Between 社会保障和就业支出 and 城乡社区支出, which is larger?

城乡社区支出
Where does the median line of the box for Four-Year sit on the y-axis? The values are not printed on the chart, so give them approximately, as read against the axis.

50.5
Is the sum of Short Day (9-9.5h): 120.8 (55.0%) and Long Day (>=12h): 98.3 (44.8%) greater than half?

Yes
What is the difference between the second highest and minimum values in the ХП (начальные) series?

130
★ ★ ★ ★
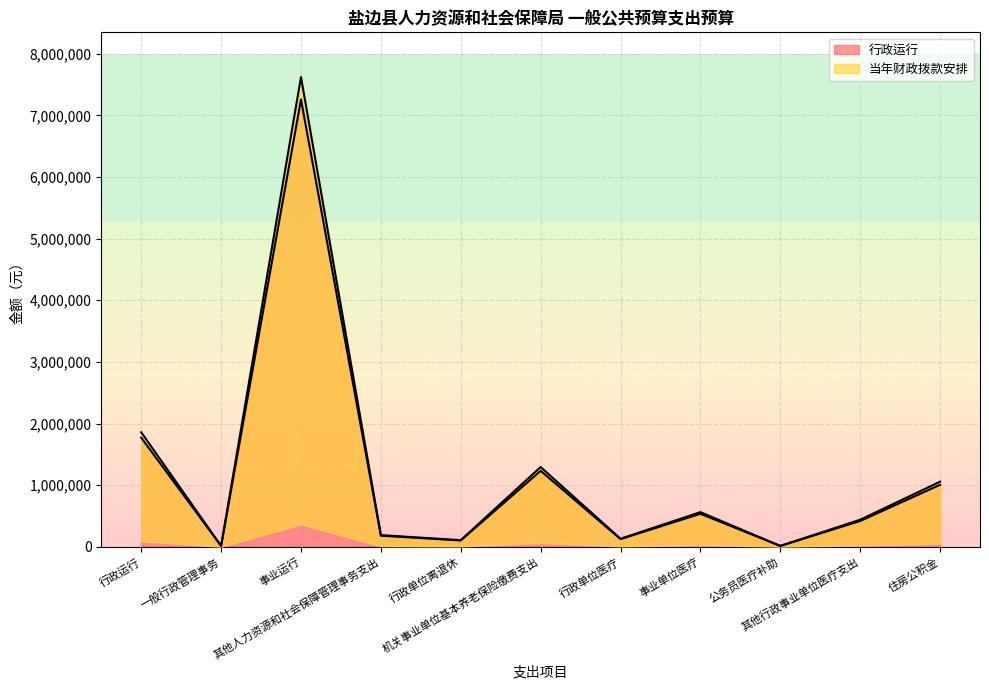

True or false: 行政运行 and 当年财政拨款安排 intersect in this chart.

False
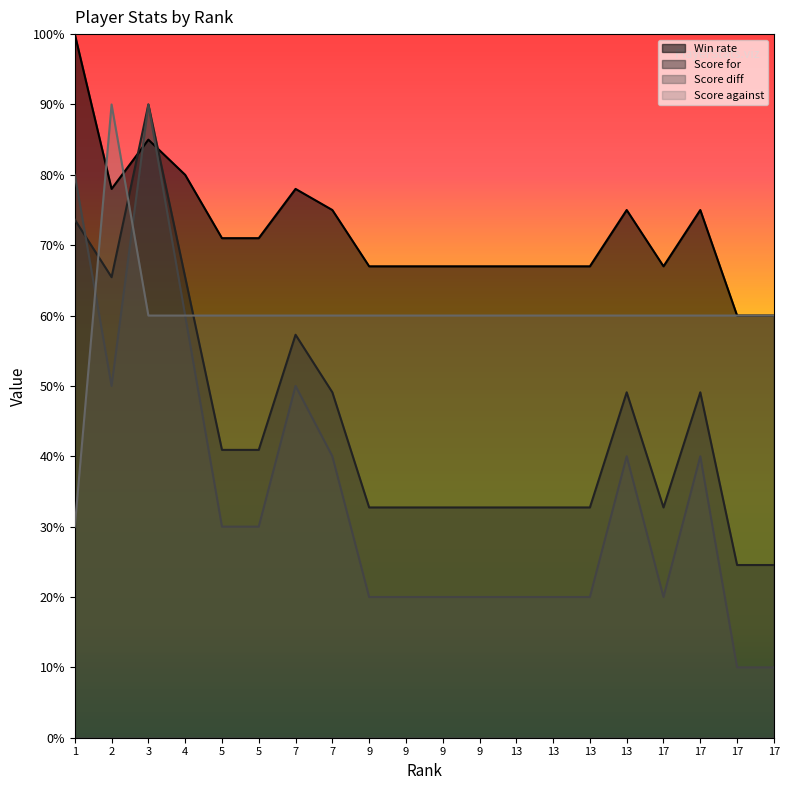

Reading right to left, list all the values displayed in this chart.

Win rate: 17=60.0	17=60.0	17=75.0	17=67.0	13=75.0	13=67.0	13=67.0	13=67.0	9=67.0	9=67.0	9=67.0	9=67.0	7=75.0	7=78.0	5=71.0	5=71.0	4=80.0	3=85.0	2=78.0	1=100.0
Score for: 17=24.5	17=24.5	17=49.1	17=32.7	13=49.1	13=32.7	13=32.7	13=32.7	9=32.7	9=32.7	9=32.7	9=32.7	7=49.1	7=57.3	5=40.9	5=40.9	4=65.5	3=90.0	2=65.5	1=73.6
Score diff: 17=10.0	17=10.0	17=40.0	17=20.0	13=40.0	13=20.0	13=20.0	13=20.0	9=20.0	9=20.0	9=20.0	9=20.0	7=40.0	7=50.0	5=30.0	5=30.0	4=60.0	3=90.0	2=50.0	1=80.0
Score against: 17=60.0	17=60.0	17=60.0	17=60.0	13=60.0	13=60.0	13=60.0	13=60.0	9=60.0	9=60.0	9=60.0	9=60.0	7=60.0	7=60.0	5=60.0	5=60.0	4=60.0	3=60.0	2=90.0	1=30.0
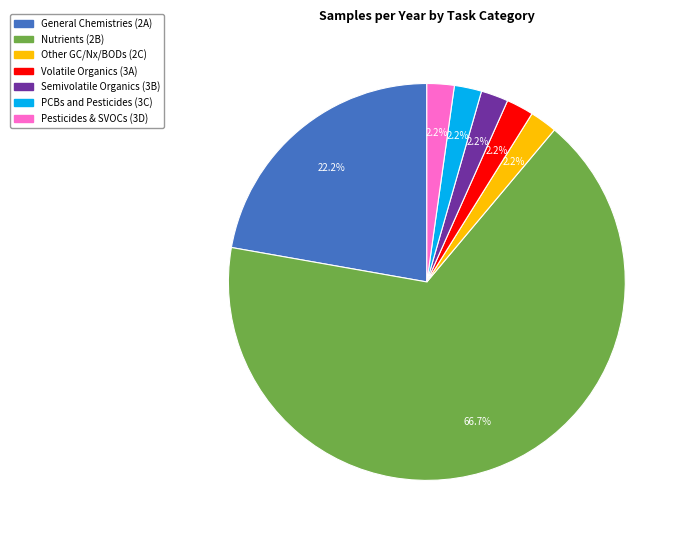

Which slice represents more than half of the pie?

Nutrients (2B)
★ ★ ★ ★
Retype the stretch from the line containing "Reading right to" through the line containing "Nutrients (2B)", with both of those lines included. Leave the pictures out of your answer.

Reading right to left, list all the values displayed in this chart.

Win rate: 17=60.0	17=60.0	17=75.0	17=67.0	13=75.0	13=67.0	13=67.0	13=67.0	9=67.0	9=67.0	9=67.0	9=67.0	7=75.0	7=78.0	5=71.0	5=71.0	4=80.0	3=85.0	2=78.0	1=100.0
Score for: 17=24.5	17=24.5	17=49.1	17=32.7	13=49.1	13=32.7	13=32.7	13=32.7	9=32.7	9=32.7	9=32.7	9=32.7	7=49.1	7=57.3	5=40.9	5=40.9	4=65.5	3=90.0	2=65.5	1=73.6
Score diff: 17=10.0	17=10.0	17=40.0	17=20.0	13=40.0	13=20.0	13=20.0	13=20.0	9=20.0	9=20.0	9=20.0	9=20.0	7=40.0	7=50.0	5=30.0	5=30.0	4=60.0	3=90.0	2=50.0	1=80.0
Score against: 17=60.0	17=60.0	17=60.0	17=60.0	13=60.0	13=60.0	13=60.0	13=60.0	9=60.0	9=60.0	9=60.0	9=60.0	7=60.0	7=60.0	5=60.0	5=60.0	4=60.0	3=60.0	2=90.0	1=30.0

Which slice represents more than half of the pie?

Nutrients (2B)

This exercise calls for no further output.